Task description: Beginning at the line containing "Where is the stickers", output every line to the end of the data below exactly as it appears.

Exercise input:
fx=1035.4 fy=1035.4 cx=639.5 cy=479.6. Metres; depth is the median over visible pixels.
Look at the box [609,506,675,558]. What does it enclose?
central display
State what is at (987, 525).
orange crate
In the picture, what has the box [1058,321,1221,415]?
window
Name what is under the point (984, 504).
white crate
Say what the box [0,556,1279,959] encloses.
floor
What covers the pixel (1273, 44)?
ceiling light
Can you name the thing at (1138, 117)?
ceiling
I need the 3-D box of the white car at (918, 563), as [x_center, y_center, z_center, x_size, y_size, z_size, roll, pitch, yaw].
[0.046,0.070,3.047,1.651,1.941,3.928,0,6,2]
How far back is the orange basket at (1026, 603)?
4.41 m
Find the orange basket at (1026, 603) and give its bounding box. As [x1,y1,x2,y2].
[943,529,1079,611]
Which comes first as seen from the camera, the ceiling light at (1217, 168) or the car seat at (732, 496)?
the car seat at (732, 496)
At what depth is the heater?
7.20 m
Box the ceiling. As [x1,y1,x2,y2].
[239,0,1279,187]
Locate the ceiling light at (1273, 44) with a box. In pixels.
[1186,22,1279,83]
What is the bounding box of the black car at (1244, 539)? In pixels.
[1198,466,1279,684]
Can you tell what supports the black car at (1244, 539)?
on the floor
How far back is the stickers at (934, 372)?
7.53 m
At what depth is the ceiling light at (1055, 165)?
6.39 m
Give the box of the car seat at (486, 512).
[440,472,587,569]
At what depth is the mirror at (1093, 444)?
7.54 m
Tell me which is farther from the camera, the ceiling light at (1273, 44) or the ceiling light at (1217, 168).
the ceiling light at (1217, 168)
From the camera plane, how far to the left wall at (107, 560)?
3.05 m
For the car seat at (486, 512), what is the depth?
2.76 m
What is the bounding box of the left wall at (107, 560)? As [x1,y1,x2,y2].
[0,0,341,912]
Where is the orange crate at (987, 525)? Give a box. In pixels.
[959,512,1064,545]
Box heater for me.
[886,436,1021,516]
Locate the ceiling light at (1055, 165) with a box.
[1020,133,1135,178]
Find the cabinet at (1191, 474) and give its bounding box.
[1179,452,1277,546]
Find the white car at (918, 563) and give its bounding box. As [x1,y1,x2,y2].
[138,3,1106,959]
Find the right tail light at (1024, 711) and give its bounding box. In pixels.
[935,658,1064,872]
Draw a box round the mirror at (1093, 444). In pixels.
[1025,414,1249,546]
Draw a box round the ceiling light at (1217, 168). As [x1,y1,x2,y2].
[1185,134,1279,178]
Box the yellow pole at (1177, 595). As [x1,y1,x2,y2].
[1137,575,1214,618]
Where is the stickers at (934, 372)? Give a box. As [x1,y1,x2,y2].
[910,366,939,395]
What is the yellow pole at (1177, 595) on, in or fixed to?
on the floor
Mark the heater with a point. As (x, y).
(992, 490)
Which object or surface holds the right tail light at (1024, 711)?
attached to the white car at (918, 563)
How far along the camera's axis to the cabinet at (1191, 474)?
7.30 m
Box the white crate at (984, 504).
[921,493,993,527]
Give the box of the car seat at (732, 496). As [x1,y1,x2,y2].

Answer space:
Where is the stickers at (934, 372)? Give a box. As [x1,y1,x2,y2].
[910,366,939,395]
What is the yellow pole at (1177, 595) on, in or fixed to?
on the floor
Mark the heater with a point. As (x, y).
(992, 490)
Which object or surface holds the right tail light at (1024, 711)?
attached to the white car at (918, 563)
How far along the camera's axis to the cabinet at (1191, 474)?
7.30 m
Box the white crate at (984, 504).
[921,493,993,527]
Give the box of the car seat at (732, 496). As [x1,y1,x2,y2].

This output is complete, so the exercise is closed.